ETF investors needed a currency-hedged Asia-Pacific ETF yesterday.
Currency-hedged ETFs have been a popular topic in 2013, thanks to the incredible success of the WisdomTree Japan Hedged Equity Fund (DXJ | A-45). But when I look at our most recent Currency Impact Report, I can’t help but wonder what could have been.
That’s because, from the Japanese yen to the Indian rupee to the Indonesian rupiah, Asian currencies have been a millstone pulling returns down for U.S. investors by between a quarter and a third in the past three months, as investors adjust to the prospect of tighter credit in the United States.
Over the past year, the Asian continent has been home to some of the worst-performing currencies around the globe.
Sure, the yen has gotten the lion’s share of attention thanks to Shinzo Abe’s bold policy proclamations about reflating Japan’s currency, but every single market with an MSCI benchmark—outside of South Korea—has suffered when converted to U.S. dollars.
In fact, over the past three months, the rupee, ringgit and rupiah have fared much worse than the yen. In aggregate, the weakness of Asian currencies cost investors nearly half of the 29 percent return local investors realized in the Asia-Pacific region.

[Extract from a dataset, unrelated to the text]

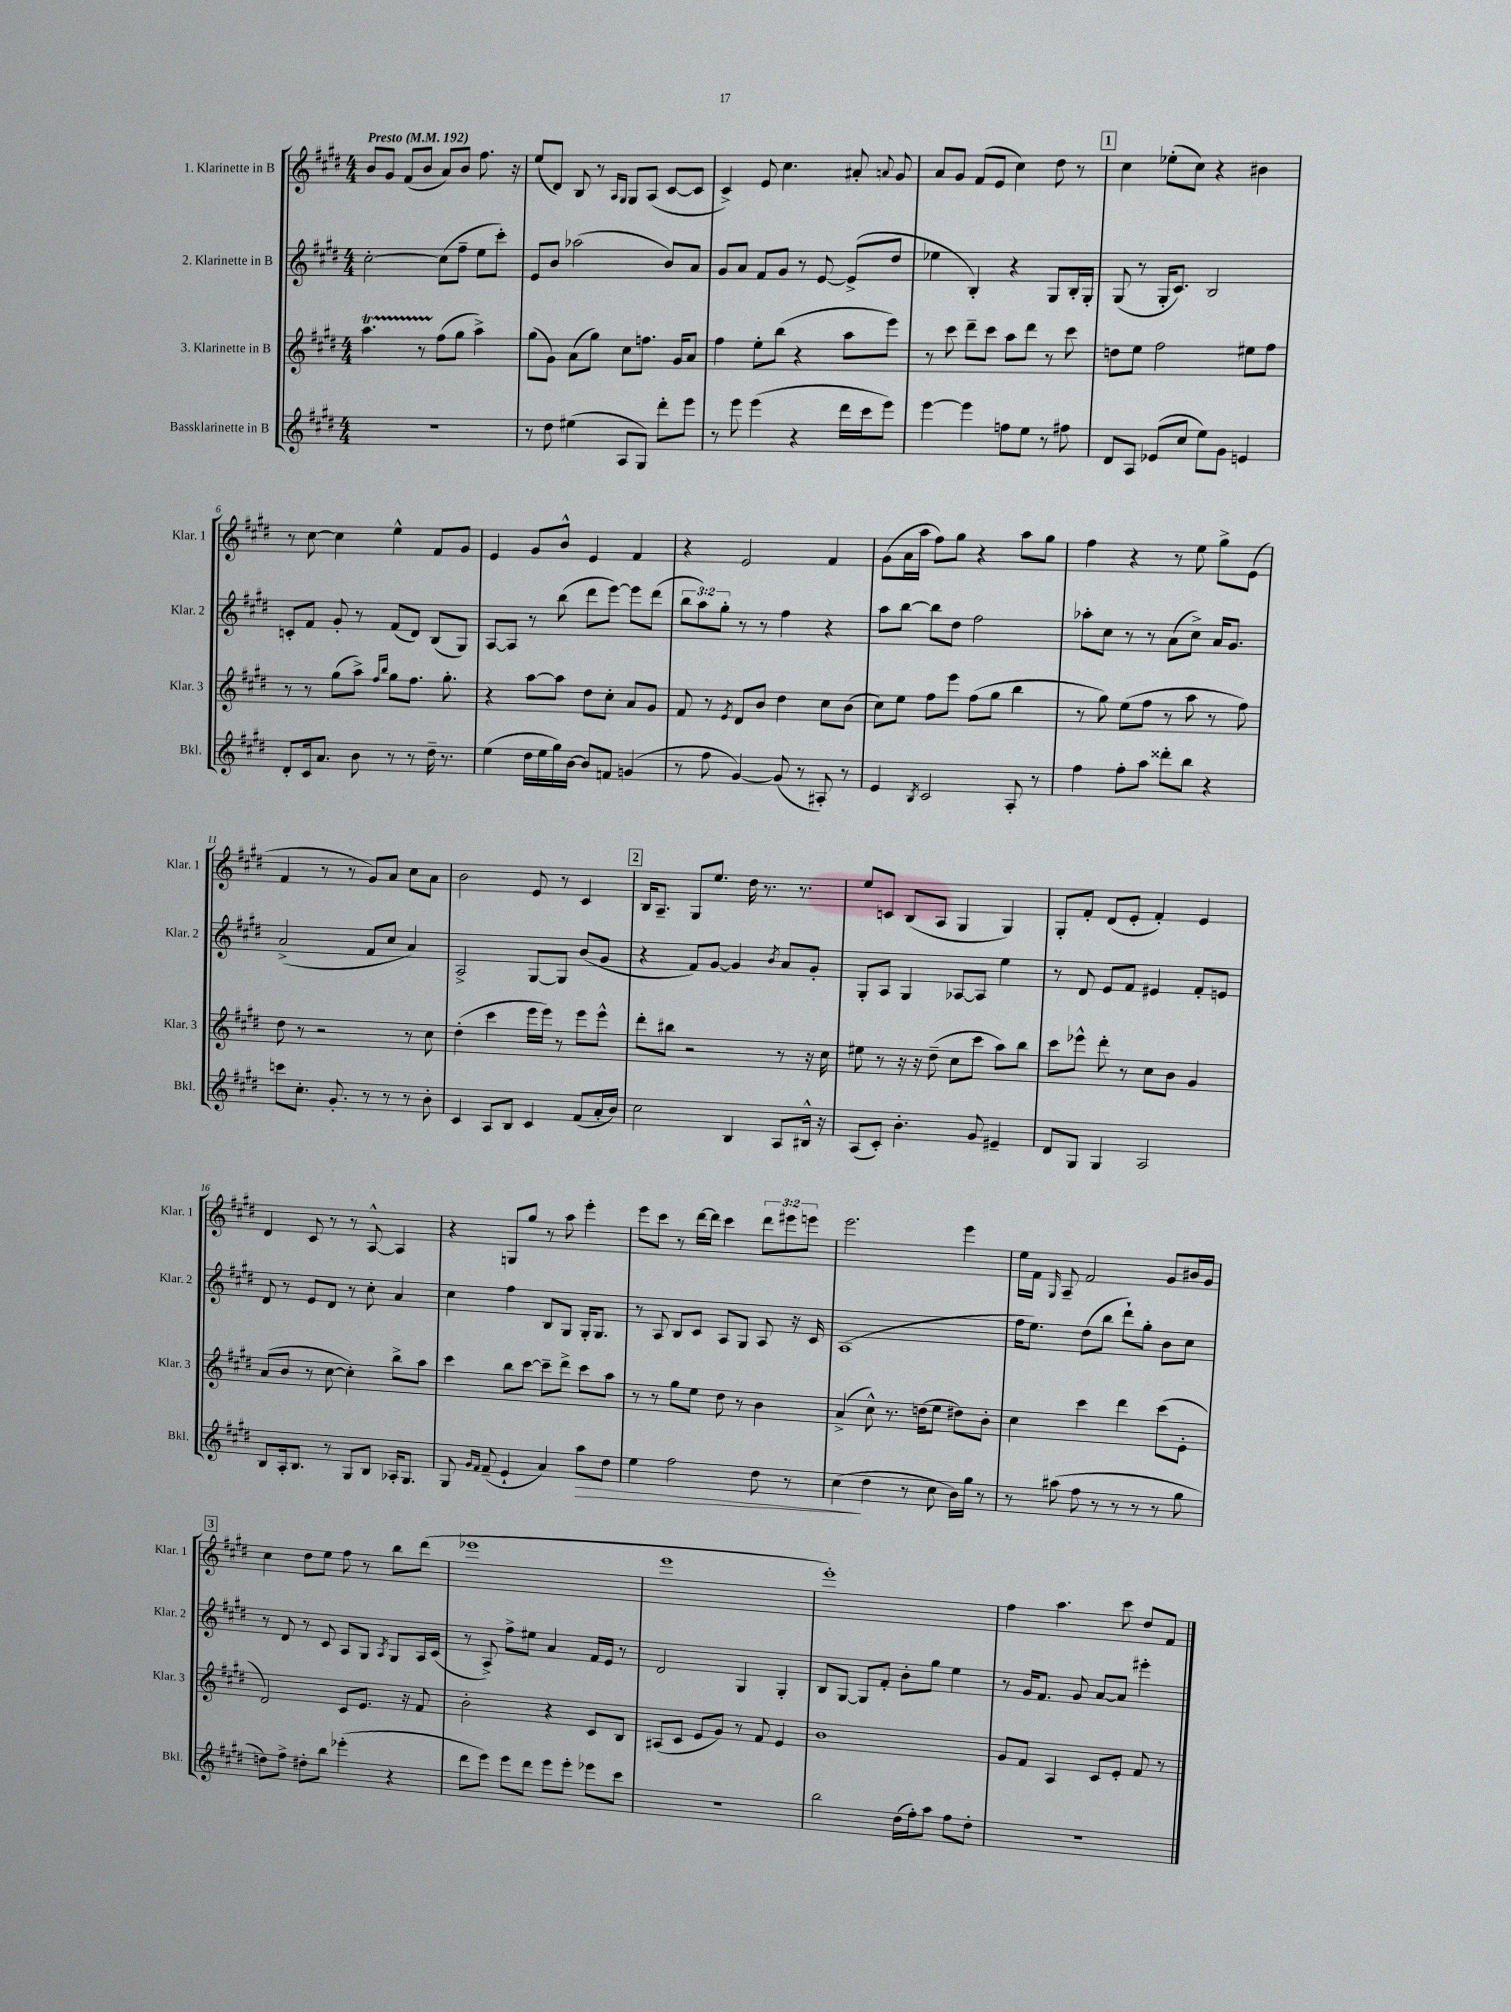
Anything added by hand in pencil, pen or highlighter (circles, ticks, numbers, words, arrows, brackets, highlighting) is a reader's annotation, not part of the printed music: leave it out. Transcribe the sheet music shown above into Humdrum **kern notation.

Unfortunately, the product that would have allowed investors to avoid the effects of this wholesale currency weakness—the db X-trackers MSCI Asia Pacific ex Japan Hedged Equity Fund—is still stuck in the registration process.
The proposed fund is designed to take a number of currency crosses with the dollar off the table for U.S. investors in developed and emerging market countries, including Australia, China, Hong Kong, India, Indonesia, Malaysia, New Zealand, Singapore, South Korea, the Philippines, Taiwan and Thailand.
Its launch is probably imminent based on the fact that the product went into registration at the end of June. But that will come as little consolation to those investors who have held the iShares MSCI All Country Asia ex Japan fund (AAXJ | B-84) over the past year, whose returns have been badly dented by sundry currency crosses.
Still, the usefulness of currency-hedged strategies is no different than a year ago. After all, we live in a world of unprecedented central bank involvement in the global economy, and the impact that currency has on returns is striking.
For a number of reasons, the Asian continent has been a hotbed of currency volatility, and that trend shows no signs of abating. Investors seeking exposure to foreign equity markets are increasingly waking up to the reality that the performance of stocks in these portfolios is just one part of the equation.
Excluding Japan, currency has accounted for an equal or larger portion of total returns than the performance of the stocks themselves in five of the 12 markets we track.